William Marks glances at Steven Spader during his testimony in Spader's trial last week.
Spader trial leaves lasting effects on those involved
Why? How could they?
If you watched or read anything about the Steven Spader trial over the past two weeks and can’t get those questions out of your head, take comfort: A man who has spent 40 years viewing some of the worst crime scenes and interviewing some of the most abominable criminals society has to offer is in the same boat.
Massachusetts defense attorney Robert Jubinville, who switched from State Police investigator to a law career 32 years ago and is currently representing Spader accomplice William Marks, said video and still photos taken at the Cates home after last year’s assaults and murder show “probably the worst crime scene I’ve ever seen in my life.”
“To think what went on in that room, what was happening to that little girl that night, all I could think was, ‘How? How can someone do that, unprovoked?’” Jubinville said this week.
Even beyond the images’ sickening content, which Jubinville said “I really couldn’t get out of my mind” for months, it’s the sheer pointlessness of the crime that keeps him up at night – the complete lack of any type of motive behind the perpetrators’ actions beyond an apparent desire to “get a rush” and relieve boredom.
“For me, after 32 years (representing clients involved in) 70 or 80 murders, the greater issue here is, why do (crimes) seem to keep getting worse, why do these young people keep committing these terrible crimes, often for no reason at all?” he said.
One pattern that appears to be emerging, Jubinville said, is the so-called Pied Piper syndrome.
“There’s usually a leader and two, three maybe four followers (behind) the crimes (characterized by) randomness and extreme cruelty,” he said. “There has to be some sort of answer to why these (young offenders) are willing to do such things to another human being.”
It was just over a year ago that Marks’ parents, acting on a referral, contacted Jubinville in the wake of the then-Souhegan High senior’s arrest in connection with the Oct. 4, 2009, crime.
While still in the process of acquiring his full New Hampshire certification, Jubinville said, he can represent Marks as long as he teams with a New Hampshire attorney, who in this case is Penacook lawyer “Scoop” Leahy.
The two followed the Spader trial closely, Jubinville said, accompanying Marks to court and watching from the gallery on the days their client testified against Spader.
Overall, Jubinville said, he has noticed his clients, especially the younger ones, becoming an increasingly rudderless, disinterested lot, “without any bearings, who just seem to drift around, either drop out of high school or just sit there not interested in anything.

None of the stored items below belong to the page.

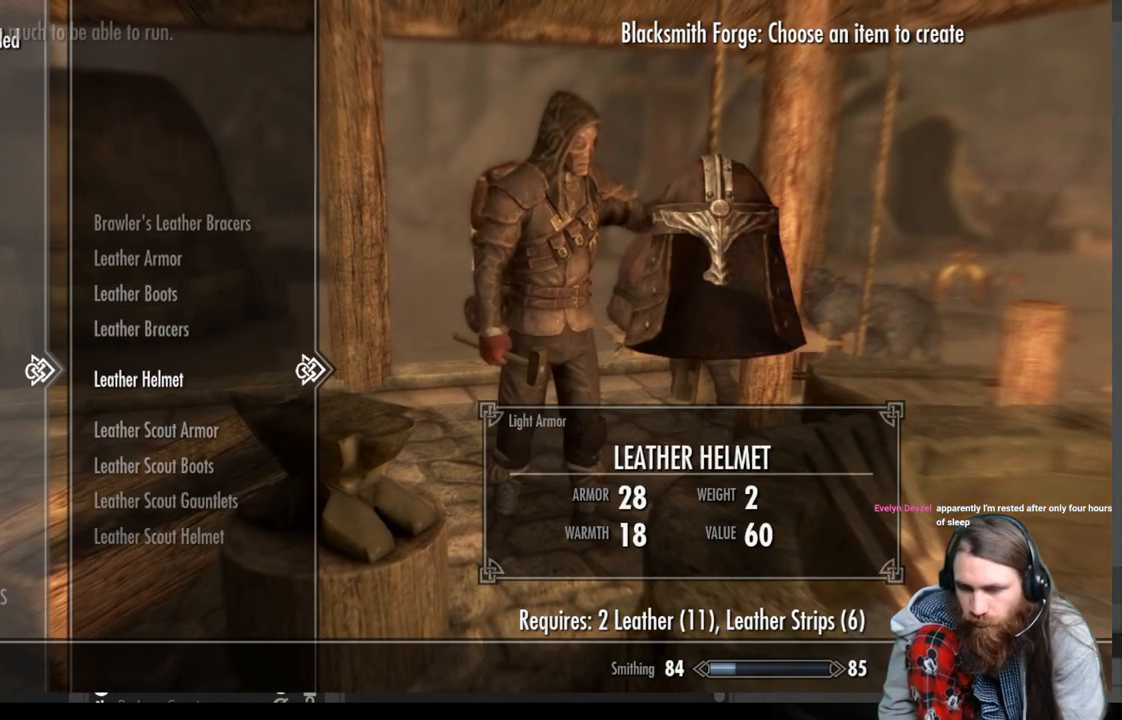
{"buttons": [], "left_stick": "center", "right_stick": "center", "events": [[50, "DPAD_DOWN", "up"]]}
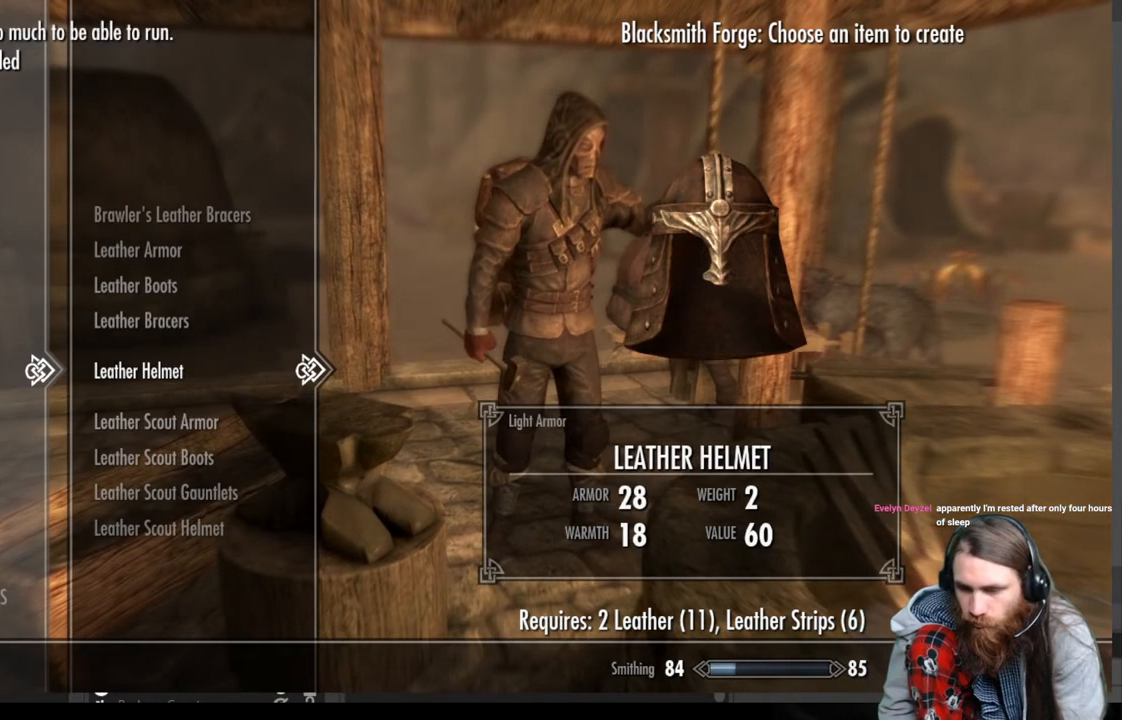
{"buttons": [], "left_stick": "center", "right_stick": "center", "events": []}
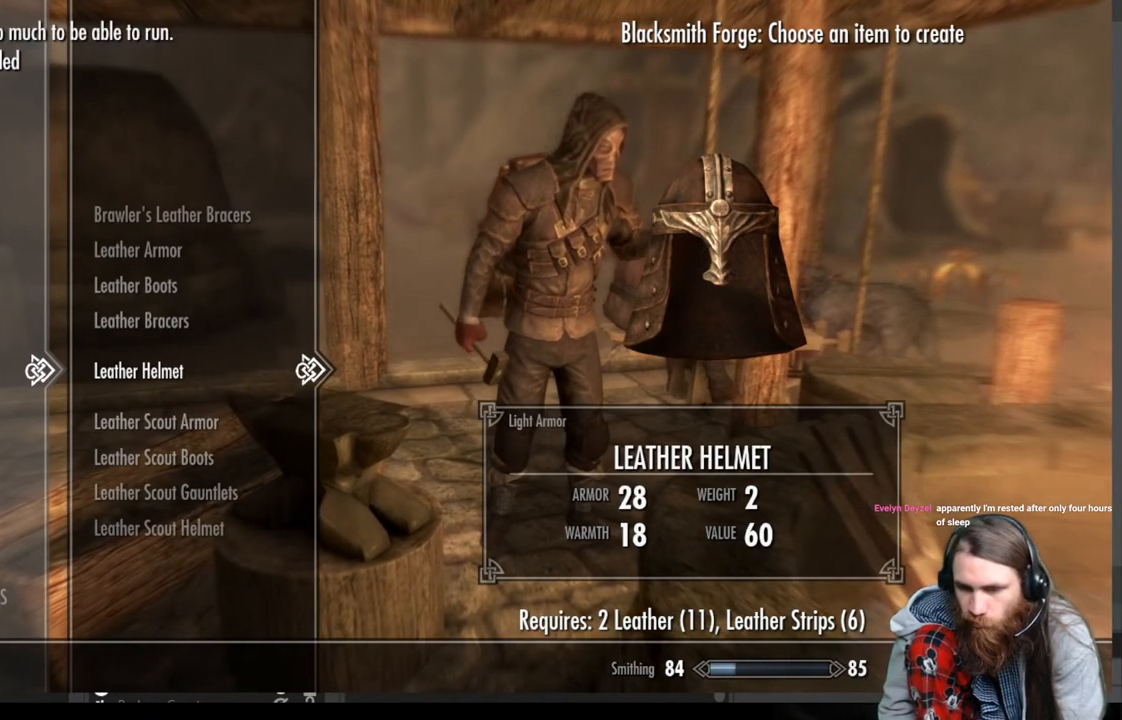
{"buttons": [], "left_stick": "center", "right_stick": "center", "events": []}
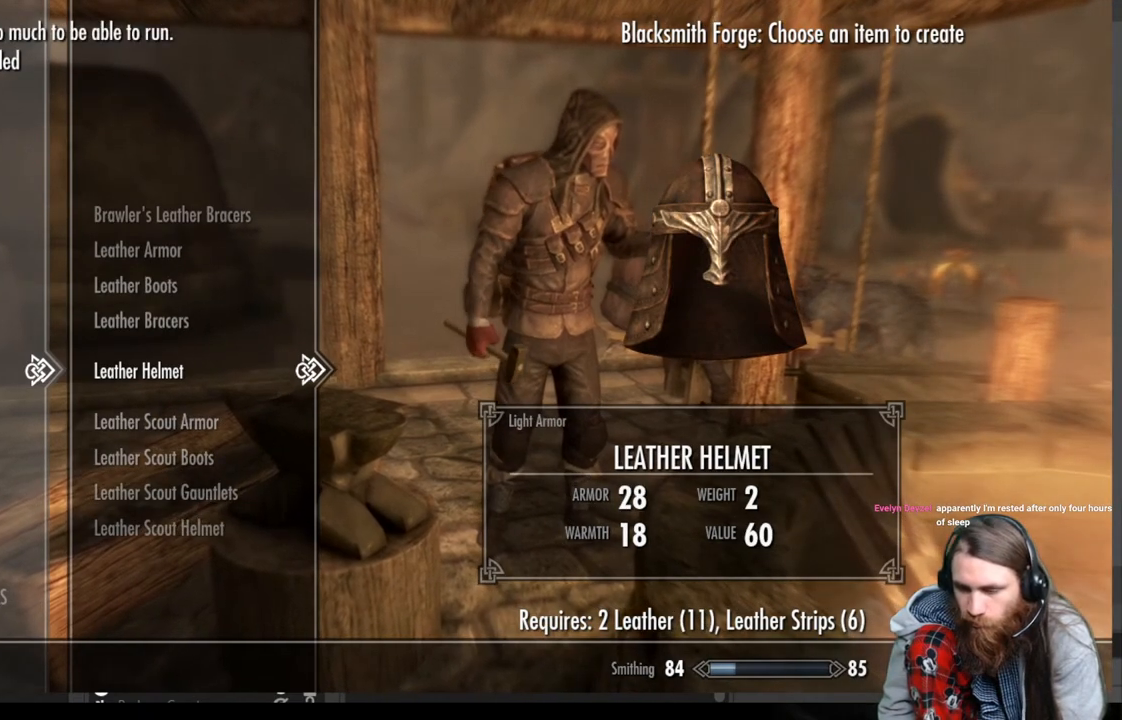
{"buttons": ["A"], "left_stick": "center", "right_stick": "center", "events": [[500, "A", "down"]]}
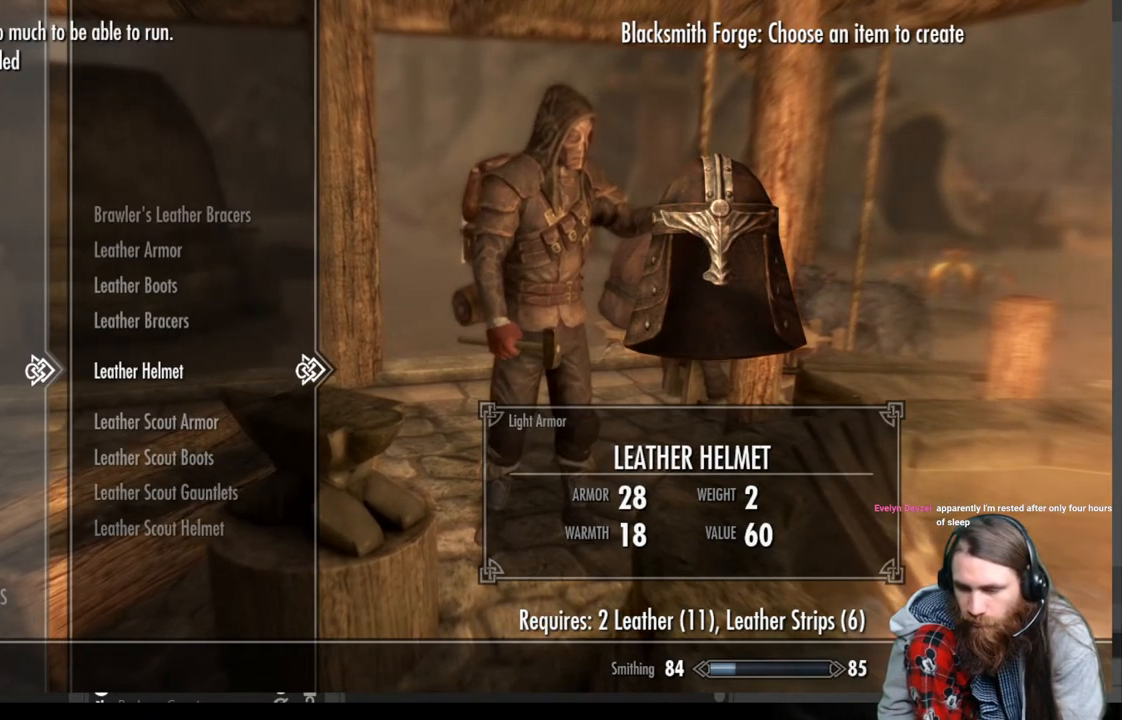
{"buttons": [], "left_stick": "center", "right_stick": "center", "events": [[83, "A", "up"], [217, "A", "down"], [300, "A", "up"]]}
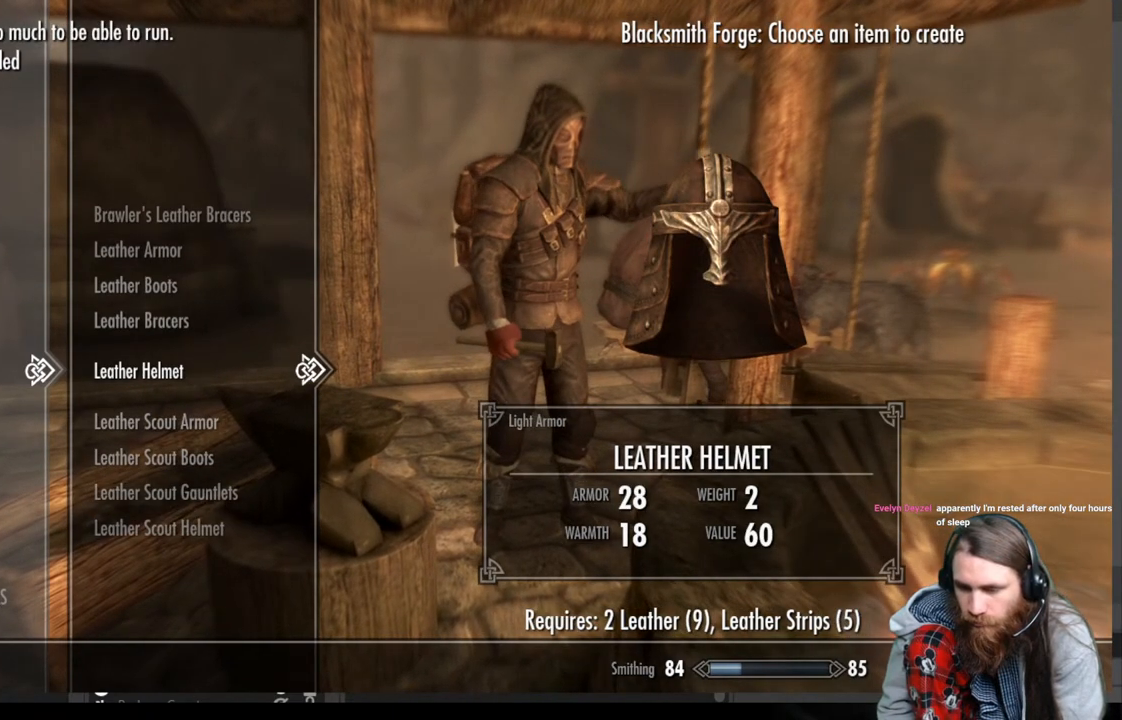
{"buttons": ["A"], "left_stick": "center", "right_stick": "center", "events": [[250, "A", "down"], [300, "A", "up"], [417, "A", "down"]]}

“They do things as a group that they’d never do alone,” he said. The apparent rise in crimes in which that so-called ‘group mentality’ can be applied – this case is a good example, he said – is one of the factors Jubinville has been studying.
“It seems that in a group, these kids will do things like this. Look at this case, for instance, look at how many chances (Spader, Gribble, Glover and Marks) had to back out, to call the cops,” Jubinville said.
Marks, a timid, waifish youth, did make an attempt, albeit half-hearted, to at least postpone if not call off the Oct. 4 attacks.
“My client did text (Spader) that he was not ready to go that night,” Jubinville said. “That was his attempt, as feeble as it was, to at least stop it for that night, and then hope that maybe it won’t happen at all.”
But Spader would have none of it, court testimony showed, and responded that the crime was a go. Marks acquiesced.
Marks had come to fear Spader, his attorney said, and remained intimidated even after they were isolated from each other upon their arrests. It was still present when he took the stand to testify against Spader.
He said Marks began cooperating with police “the moment he was arrested,” later agreeing to a plea agreement similar to the one Quinn Glover entered with the state. While Glover’s has been accepted, though, a judge rejected Marks’ plea agreement.
“I don’t know why the judge wouldn’t (accept) the plea,” Jubinville said, adding that Marks and the state do have a cooperation agreement, in which prosecutors will drop the murder charge against Marks in exchange for his truthful testimony against Spader and Gribble.
Charges still pending against Marks include conspiracy to commit murder, which draws 15-30 years in prison; and conspiracy to commit burglary and accomplice to first-degree murder, each of which bring 7 ½-15 years, Jubinville said.
Jubinville said he and Marks’ co-counsel Leahy plan to accompany their client to court when he testifies against Christopher Gribble. Gribble’s faces the same charges as Spader; his trial begins in February 2011.